Scene images with change listings
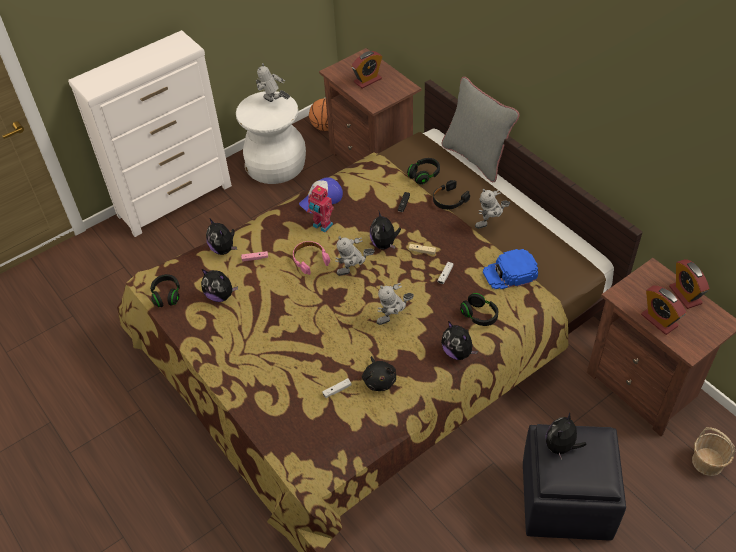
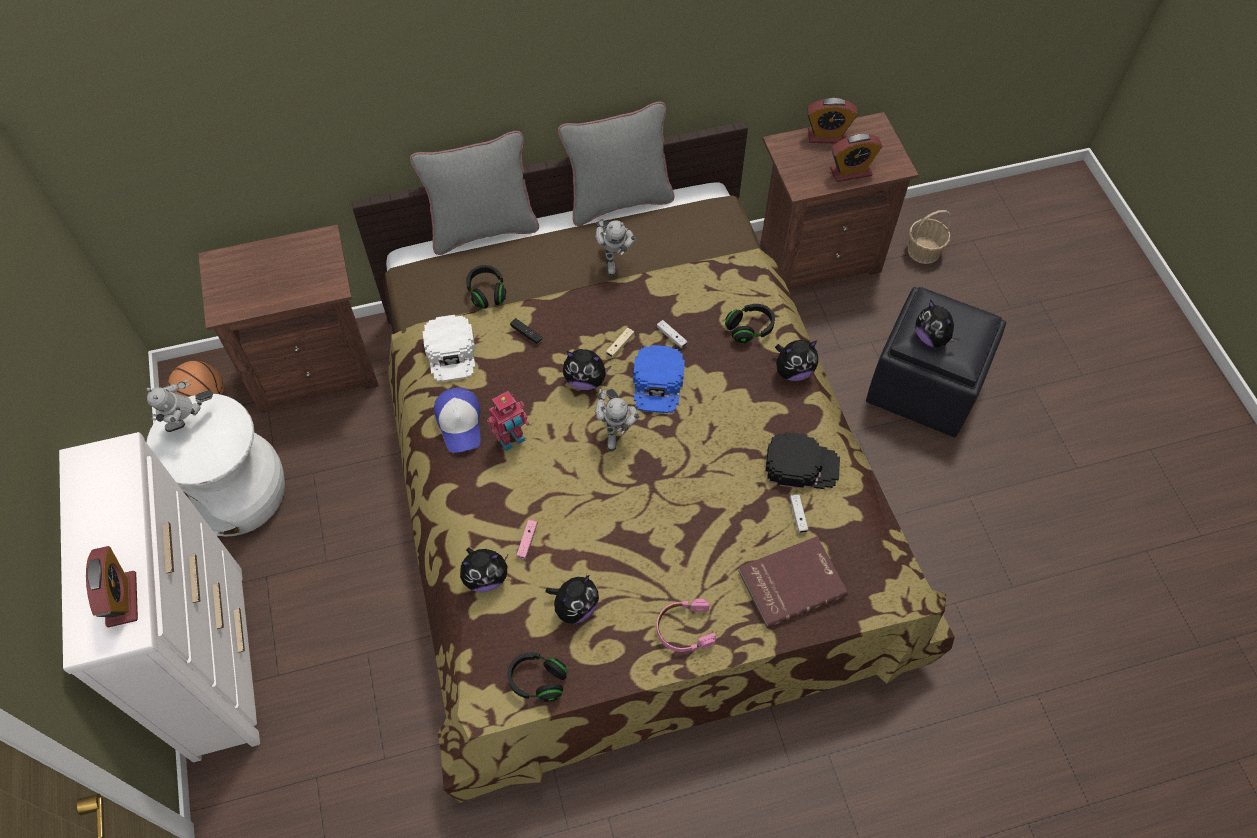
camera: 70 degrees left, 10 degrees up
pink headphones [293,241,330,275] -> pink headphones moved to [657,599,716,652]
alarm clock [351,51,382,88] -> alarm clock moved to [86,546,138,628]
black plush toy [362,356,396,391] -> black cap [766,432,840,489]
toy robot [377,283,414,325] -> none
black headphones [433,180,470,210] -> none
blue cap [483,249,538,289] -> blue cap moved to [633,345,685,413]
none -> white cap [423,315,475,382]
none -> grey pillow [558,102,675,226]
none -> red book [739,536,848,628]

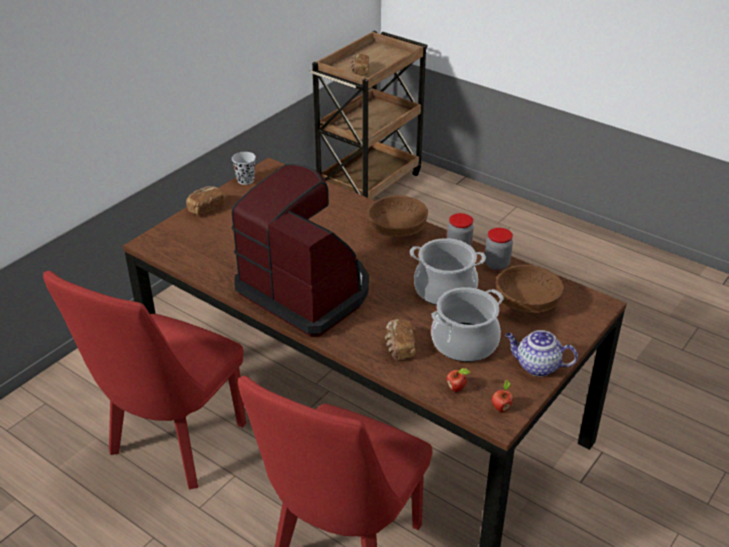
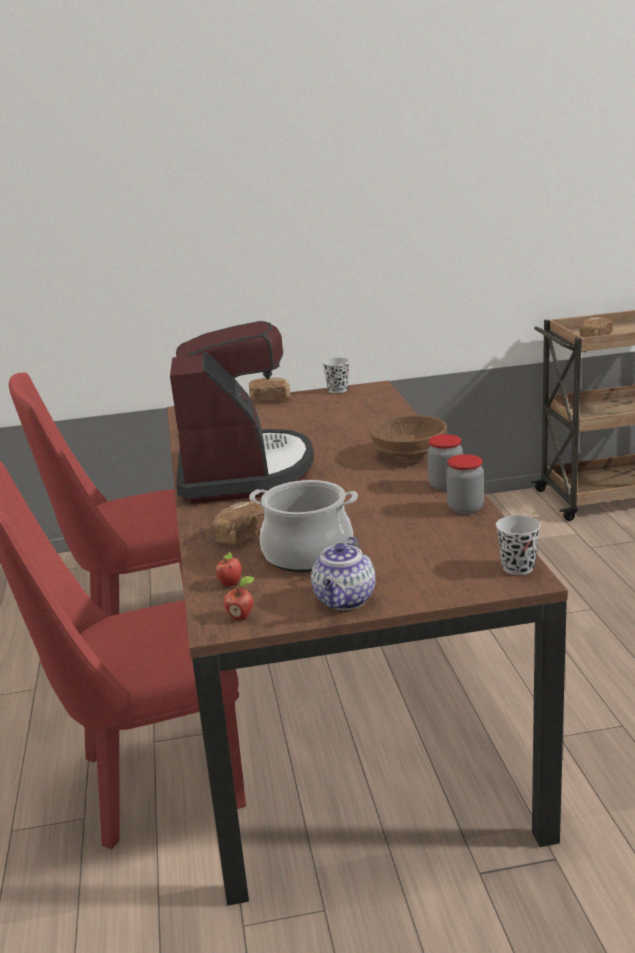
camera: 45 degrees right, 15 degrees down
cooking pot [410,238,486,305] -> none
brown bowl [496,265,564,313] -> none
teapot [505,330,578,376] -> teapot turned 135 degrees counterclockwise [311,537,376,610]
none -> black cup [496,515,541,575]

What is required: Retype, word for word, the line containing "black plush toy" and each line after it through the end of the data, leaving any picture out.

Completed task:
black plush toy [362,356,396,391] -> black cap [766,432,840,489]
toy robot [377,283,414,325] -> none
black headphones [433,180,470,210] -> none
blue cap [483,249,538,289] -> blue cap moved to [633,345,685,413]
none -> white cap [423,315,475,382]
none -> grey pillow [558,102,675,226]
none -> red book [739,536,848,628]

camera: 45 degrees right, 15 degrees down
cooking pot [410,238,486,305] -> none
brown bowl [496,265,564,313] -> none
teapot [505,330,578,376] -> teapot turned 135 degrees counterclockwise [311,537,376,610]
none -> black cup [496,515,541,575]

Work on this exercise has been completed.